• _Task objective_:
Every record below must be copied exactly, with images dropped.

(Source material begins)

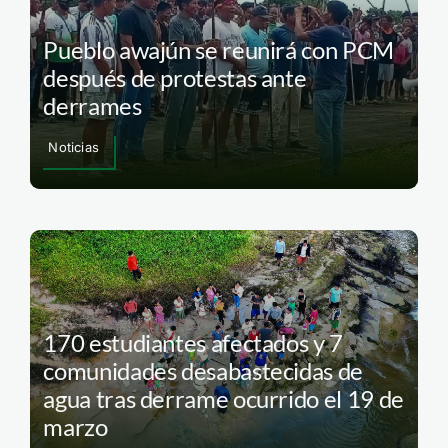
Pueblo awajún se reunirá con PCM
después de protestas ante
derrames
Noticias
170 estudiantes afectados y 7
comunidades desabastecidas de
agua tras derrame ocurrido el 19 de
marzo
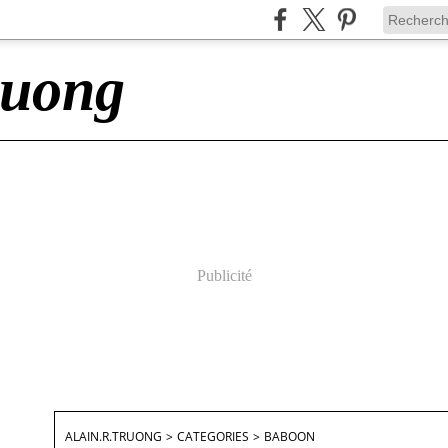
ruong
Publicité
ALAIN.R.TRUONG
>
CATEGORIES
>
BABOON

(Source material ends)

• _Finished task_:
Pueblo awajún se reunirá con PCM
después de protestas ante
derrames
Noticias
170 estudiantes afectados y 7
comunidades desabastecidas de
agua tras derrame ocurrido el 19 de
marzo
ruong
Publicité
ALAIN.R.TRUONG
>
CATEGORIES
>
BABOON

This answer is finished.